Feeling like a deer caught in the headlights, she jumped when the alarm on her phone buzzed, signaling that her break would end soon. “I only have five minutes left,” she said desperately. “And I’m not lying.” She pushed her chair back and stood up, moving the magazine back to the rack and gathering up her things.

“You know the easiest way to tell when someone is lying to you?” Sophie asked conversationally.

Shit. Sophie’s work as an attorney meant she could call bullshit on the best of the best. A strangled sound escaped her throat as her Sophie continued on without waiting for her to answer.
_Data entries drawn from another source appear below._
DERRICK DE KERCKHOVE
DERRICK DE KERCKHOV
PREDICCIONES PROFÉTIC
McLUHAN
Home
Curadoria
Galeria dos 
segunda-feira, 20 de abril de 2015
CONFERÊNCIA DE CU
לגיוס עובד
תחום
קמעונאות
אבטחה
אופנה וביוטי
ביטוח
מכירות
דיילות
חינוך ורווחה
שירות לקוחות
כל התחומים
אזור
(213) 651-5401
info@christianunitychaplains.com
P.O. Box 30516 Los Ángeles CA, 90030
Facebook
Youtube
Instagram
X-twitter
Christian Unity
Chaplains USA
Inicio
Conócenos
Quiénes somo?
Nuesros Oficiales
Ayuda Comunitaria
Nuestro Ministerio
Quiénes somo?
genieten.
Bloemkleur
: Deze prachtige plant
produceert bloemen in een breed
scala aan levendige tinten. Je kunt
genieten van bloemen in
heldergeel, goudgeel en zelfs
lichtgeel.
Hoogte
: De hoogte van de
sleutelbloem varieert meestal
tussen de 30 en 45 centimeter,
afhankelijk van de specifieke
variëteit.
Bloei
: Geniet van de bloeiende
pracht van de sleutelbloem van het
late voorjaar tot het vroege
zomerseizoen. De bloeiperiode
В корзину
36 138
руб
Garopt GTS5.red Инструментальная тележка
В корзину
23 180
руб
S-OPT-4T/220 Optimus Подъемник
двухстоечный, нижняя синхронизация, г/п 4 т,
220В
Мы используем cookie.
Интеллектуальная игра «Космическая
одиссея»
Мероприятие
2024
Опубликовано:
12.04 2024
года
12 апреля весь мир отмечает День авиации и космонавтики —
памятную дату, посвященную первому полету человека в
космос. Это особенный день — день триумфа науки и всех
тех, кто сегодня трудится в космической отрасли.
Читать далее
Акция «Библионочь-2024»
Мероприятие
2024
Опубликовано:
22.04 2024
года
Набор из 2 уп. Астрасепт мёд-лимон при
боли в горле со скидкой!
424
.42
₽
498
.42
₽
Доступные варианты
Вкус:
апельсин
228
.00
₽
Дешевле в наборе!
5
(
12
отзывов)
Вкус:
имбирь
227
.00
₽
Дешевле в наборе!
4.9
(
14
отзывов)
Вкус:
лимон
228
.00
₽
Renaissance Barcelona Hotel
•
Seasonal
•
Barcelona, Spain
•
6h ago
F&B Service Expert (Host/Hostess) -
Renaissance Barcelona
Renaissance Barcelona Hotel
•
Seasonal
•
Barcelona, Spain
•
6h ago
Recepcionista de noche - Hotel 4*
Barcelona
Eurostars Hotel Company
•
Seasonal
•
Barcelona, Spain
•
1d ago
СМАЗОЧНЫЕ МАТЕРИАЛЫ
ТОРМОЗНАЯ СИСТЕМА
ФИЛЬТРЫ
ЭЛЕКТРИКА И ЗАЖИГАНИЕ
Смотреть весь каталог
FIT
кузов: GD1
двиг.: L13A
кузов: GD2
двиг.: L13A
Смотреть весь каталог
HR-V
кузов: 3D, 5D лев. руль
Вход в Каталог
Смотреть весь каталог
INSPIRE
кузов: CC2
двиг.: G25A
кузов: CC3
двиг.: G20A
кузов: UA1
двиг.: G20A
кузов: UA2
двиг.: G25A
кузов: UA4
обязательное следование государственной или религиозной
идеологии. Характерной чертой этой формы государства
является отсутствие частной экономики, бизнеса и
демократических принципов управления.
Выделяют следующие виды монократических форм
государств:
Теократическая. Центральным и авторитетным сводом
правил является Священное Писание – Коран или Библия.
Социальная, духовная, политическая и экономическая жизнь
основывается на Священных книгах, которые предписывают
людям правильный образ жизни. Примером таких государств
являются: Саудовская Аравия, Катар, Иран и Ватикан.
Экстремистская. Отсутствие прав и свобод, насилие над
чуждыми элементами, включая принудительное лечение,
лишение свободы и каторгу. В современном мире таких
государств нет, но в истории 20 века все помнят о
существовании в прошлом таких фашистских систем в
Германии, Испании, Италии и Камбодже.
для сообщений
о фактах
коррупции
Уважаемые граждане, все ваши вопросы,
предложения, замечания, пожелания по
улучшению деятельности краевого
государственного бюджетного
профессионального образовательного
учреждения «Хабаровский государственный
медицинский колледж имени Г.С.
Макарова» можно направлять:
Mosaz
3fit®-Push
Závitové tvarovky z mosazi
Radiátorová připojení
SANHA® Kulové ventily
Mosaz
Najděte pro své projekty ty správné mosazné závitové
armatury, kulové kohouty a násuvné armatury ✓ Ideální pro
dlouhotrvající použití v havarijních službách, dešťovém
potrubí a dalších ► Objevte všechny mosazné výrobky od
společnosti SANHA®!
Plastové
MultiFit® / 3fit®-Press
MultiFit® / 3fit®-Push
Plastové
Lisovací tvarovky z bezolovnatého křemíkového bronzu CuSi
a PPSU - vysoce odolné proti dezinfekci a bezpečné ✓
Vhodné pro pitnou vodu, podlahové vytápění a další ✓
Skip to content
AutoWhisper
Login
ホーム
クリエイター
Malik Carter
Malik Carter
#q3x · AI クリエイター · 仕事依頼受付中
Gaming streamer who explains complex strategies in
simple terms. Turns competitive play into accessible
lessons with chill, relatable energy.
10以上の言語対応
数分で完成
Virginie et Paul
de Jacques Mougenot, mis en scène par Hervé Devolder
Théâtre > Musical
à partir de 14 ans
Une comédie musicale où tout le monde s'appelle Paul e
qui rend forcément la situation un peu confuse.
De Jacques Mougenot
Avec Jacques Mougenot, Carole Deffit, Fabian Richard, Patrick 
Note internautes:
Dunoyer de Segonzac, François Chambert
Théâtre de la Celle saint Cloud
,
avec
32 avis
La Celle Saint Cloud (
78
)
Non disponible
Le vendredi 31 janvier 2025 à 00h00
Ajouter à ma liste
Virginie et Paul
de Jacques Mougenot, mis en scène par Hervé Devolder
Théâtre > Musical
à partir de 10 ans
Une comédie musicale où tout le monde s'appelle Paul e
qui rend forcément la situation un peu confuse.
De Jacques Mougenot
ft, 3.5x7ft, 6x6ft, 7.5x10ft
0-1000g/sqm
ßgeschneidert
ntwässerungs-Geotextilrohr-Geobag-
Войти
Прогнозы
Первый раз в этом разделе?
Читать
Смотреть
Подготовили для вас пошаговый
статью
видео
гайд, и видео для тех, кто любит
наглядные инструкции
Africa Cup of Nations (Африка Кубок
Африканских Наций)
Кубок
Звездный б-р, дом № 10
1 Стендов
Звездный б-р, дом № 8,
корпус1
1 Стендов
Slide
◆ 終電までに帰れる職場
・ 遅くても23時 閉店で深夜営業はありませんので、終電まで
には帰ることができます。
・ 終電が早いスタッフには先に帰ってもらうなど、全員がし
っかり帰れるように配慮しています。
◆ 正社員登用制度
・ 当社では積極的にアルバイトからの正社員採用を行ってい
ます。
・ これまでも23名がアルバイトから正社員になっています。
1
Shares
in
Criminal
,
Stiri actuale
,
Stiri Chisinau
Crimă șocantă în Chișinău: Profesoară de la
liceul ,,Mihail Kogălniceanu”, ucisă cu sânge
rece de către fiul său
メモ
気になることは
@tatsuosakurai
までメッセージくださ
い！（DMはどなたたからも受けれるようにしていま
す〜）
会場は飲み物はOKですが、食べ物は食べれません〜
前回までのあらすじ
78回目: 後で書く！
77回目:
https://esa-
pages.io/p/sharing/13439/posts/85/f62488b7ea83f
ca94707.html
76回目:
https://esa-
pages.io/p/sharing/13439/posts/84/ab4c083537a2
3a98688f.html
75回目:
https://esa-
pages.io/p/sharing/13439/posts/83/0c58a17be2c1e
“It’s when you ask someone a question and their head moves in the opposite direction of what they’re saying. It’s almost like the body denying the words that come out of the mouth.”

She swallowed nervously.

“When I asked you if you loved Sean, you said ‘no,’ but first you nodded the tiniest bit, and you dropped eye contact with me before the word left your mouth.”

Grace stopped trying to busy herself and stilled, closing her eyes. The disappointment she felt for hurting her brother paled in comparison to the emptiness that pulsed where her heart used to be. Talking about Sean and loving him had ripped an emotional gash that physically hurt. When she opened her eyes again, Sophie was standing in front of her.